= Oliver Zeffman =

English conductor

Oliver George Zeffman (born October 1992) is a British conductor who launched and has curated the annual Classic Pride festival held at the Barbican Centre in London since 2023. The festival was Europe's first event of its type, highlighting music written by gay, lesbian and bisexual composers, and performed by LGBT musicians.

== Biography ==
Zeffman was born in London, United Kingdom. His brother is journalist Henry Zeffman. Oliver Zeffman began learning the violin aged four. He studied History and Russian at Durham University, during which he attended St. Petersburg Conservatory for one year. Zeffman founded his orchestra the Melos Sinfonia whilst still at school, later giving performances abroad. In 2017 he and the Melos Sinfonia gave the Russian premiere of George Benjamin's Written on Skin and then gave the Russian premiere of the same composer's Lessons in Love and Violence in 2019.

In 2020, during the COVID-19 lockdowns, Zeffman created Eight Songs from Isolation, commissioning composers including Thomas Adès and Nico Muhly to contribute songs that were performed by singers including Iestyn Davies and Sarah Connolly. It was released through Apple Music and Marquee TV. In 2021 Zeffman released Live at the V&A with violinist Viktoria Mullova and the Academy of St Martin-in-the-Fields on Apple Music and Marquee TV, and filmed in the Raphael Court of the Victoria and Albert Museum in London.

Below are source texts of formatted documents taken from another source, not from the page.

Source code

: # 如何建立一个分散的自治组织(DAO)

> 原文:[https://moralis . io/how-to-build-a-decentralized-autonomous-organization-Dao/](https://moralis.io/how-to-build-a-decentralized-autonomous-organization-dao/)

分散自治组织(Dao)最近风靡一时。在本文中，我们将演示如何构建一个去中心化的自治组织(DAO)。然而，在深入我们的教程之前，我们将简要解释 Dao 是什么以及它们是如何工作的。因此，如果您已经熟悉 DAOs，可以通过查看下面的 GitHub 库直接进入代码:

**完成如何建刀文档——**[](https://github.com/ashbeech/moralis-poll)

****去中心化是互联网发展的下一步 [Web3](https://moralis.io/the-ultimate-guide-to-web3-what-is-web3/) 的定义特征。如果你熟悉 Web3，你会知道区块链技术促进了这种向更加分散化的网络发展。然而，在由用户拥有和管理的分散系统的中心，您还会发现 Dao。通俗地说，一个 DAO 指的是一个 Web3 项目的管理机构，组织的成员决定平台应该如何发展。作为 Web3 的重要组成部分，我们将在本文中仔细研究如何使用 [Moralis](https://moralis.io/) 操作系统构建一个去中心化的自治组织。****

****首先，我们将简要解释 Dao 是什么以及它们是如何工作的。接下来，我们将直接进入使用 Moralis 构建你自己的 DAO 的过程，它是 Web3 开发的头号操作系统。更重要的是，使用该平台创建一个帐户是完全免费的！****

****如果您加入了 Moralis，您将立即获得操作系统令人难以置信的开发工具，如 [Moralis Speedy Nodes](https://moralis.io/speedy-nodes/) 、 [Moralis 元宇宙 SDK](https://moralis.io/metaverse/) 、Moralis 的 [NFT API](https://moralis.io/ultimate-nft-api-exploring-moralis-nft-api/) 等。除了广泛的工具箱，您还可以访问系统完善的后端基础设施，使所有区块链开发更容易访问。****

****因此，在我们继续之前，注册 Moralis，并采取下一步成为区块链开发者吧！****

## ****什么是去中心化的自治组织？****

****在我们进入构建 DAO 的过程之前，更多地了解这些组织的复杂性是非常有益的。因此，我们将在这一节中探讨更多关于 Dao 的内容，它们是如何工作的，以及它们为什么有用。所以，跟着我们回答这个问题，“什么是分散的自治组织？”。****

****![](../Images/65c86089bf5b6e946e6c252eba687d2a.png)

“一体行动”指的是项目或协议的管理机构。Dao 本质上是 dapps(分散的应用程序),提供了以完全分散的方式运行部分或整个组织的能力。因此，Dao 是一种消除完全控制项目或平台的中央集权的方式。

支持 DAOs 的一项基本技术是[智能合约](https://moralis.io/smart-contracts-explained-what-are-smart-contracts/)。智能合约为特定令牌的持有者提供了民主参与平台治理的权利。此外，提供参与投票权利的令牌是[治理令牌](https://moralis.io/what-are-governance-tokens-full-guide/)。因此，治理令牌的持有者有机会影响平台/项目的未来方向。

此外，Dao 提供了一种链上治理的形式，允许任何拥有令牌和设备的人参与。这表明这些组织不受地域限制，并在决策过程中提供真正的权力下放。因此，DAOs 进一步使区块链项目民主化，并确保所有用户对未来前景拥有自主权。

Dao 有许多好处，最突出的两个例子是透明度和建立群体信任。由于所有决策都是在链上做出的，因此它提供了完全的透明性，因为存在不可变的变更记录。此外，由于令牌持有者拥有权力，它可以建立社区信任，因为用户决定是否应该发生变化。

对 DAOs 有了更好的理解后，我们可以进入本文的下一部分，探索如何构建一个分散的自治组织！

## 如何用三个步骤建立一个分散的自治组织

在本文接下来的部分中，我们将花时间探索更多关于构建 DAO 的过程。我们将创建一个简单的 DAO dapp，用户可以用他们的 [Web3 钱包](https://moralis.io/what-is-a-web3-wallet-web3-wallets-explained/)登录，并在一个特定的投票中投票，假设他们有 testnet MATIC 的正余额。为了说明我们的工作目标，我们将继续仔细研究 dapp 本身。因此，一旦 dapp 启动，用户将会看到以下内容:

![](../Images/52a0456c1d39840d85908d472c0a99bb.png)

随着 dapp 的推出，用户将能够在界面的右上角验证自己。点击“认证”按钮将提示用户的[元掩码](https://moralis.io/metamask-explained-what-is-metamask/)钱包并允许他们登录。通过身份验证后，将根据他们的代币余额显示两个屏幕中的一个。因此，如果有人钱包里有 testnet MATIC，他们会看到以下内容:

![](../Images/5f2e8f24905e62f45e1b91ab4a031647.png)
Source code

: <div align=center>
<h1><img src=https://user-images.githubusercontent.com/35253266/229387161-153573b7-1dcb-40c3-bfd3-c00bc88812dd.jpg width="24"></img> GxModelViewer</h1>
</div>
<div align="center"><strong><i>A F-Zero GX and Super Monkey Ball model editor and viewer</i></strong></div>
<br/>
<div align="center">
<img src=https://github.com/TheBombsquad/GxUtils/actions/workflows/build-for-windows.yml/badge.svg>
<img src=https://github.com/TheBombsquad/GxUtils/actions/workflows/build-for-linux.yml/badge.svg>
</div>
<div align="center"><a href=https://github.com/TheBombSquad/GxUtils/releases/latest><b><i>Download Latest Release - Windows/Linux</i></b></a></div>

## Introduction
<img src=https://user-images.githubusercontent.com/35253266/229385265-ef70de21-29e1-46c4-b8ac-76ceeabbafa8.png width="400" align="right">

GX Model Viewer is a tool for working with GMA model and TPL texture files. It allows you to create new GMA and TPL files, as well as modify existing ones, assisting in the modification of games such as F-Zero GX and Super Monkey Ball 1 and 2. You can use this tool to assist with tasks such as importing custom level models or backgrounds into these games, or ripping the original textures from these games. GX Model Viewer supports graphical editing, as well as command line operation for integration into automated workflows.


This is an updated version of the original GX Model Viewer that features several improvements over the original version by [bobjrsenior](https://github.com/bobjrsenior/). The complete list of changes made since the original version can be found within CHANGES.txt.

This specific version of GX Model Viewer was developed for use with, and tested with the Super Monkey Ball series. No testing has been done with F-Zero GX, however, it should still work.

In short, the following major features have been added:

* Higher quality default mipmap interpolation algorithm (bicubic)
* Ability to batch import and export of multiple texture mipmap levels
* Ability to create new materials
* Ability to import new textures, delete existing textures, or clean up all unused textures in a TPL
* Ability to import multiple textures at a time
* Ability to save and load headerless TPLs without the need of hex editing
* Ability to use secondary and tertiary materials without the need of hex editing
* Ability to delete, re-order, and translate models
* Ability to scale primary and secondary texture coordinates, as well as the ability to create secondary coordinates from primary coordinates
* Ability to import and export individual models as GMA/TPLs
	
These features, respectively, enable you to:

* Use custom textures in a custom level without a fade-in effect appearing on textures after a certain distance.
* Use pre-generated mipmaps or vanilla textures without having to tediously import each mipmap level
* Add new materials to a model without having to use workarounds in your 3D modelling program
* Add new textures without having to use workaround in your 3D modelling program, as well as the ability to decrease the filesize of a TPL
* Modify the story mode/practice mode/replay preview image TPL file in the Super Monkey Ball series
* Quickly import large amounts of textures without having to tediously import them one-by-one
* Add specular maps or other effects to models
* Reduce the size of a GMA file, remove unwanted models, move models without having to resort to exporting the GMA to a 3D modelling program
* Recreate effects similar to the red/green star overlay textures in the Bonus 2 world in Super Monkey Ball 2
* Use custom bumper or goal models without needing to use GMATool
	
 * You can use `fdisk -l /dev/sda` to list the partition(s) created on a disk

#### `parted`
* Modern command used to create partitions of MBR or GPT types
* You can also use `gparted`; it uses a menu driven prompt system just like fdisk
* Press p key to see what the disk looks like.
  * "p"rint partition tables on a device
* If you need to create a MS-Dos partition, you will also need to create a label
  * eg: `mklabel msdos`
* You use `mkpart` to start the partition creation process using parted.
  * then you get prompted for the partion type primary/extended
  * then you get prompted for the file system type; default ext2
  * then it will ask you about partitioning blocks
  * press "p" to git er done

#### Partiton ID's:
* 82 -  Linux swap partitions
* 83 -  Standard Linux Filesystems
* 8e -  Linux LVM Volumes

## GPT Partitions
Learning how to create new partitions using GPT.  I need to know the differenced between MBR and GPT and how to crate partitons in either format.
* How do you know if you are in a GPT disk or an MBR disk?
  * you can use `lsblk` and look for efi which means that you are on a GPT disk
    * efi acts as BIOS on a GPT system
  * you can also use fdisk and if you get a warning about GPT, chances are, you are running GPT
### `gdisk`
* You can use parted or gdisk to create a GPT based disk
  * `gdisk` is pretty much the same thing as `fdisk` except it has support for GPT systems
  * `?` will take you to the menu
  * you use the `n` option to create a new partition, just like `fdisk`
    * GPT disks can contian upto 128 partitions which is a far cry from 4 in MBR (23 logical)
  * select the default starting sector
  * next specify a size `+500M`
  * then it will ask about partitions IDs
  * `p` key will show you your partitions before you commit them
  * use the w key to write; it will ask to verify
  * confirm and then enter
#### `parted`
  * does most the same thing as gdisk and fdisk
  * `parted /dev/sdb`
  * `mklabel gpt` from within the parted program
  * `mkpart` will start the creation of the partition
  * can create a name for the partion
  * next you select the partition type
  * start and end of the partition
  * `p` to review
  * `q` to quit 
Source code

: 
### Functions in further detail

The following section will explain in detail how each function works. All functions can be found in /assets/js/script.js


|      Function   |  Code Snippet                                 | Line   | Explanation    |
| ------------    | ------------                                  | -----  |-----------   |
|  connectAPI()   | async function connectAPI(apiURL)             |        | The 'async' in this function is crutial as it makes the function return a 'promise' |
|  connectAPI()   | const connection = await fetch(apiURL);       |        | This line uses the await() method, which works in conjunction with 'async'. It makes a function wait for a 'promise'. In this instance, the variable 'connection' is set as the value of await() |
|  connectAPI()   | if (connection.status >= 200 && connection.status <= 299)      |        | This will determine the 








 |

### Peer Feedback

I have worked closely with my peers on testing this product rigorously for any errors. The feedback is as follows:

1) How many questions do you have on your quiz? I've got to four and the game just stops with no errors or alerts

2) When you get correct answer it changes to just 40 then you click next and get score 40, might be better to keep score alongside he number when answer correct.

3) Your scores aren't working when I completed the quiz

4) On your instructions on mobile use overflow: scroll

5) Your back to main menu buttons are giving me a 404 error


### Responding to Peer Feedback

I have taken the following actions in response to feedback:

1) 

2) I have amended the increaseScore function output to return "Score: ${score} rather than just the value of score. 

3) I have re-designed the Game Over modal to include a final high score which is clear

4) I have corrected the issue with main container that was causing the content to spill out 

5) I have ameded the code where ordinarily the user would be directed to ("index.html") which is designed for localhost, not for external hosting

During 2022 Zeffman continued his partnership with Apple Music with Music x Museums, a series of concerts in the Science Museum, Cutty Sark and British Library that were filmed and recorded for release in 2023 on Apple Music's Platoon label.

In 2023 Zeffman conducted the first Classical Pride concert by a major orchestra outside of the US, with the City of Birmingham Symphony Orchestra and soloists Pavel Kolesnikov, Samson Tsoy, Nicky Spence, Davóne Tines and Ella Taylor at the Barbican Centre.

In 2024 Zeffman curated a second Classical Pride festival, featuring a classical drag show judged by Monet X Change and Thorgy Thor, alongside opera singer Nicky Spence. At the Barbican Centre, Zeffman also conducted the London Symphony Orchestra playing work by composers including Aaron Copland, Cassandra Miller, Saint-Saëns, Tchaikovsky, Karol Szymanowski, and Jake Heggie.

In 2025 Zeffman curated a third Classical Pride festival, including for the first time an international performance at The Hollywood Bowl in Los Angeles where he conducted the Los Angeles Philharmonic Orchestra. The Barbican Centre hosted Voices of Joy and Sorrow, where Zeffman conducted the London Symphony Orchestra playing music by Jake Heggie, George Benjamin, Tchaikovsky and others. The concert featured soloists Jamie Barton and Cameron Shahbazi.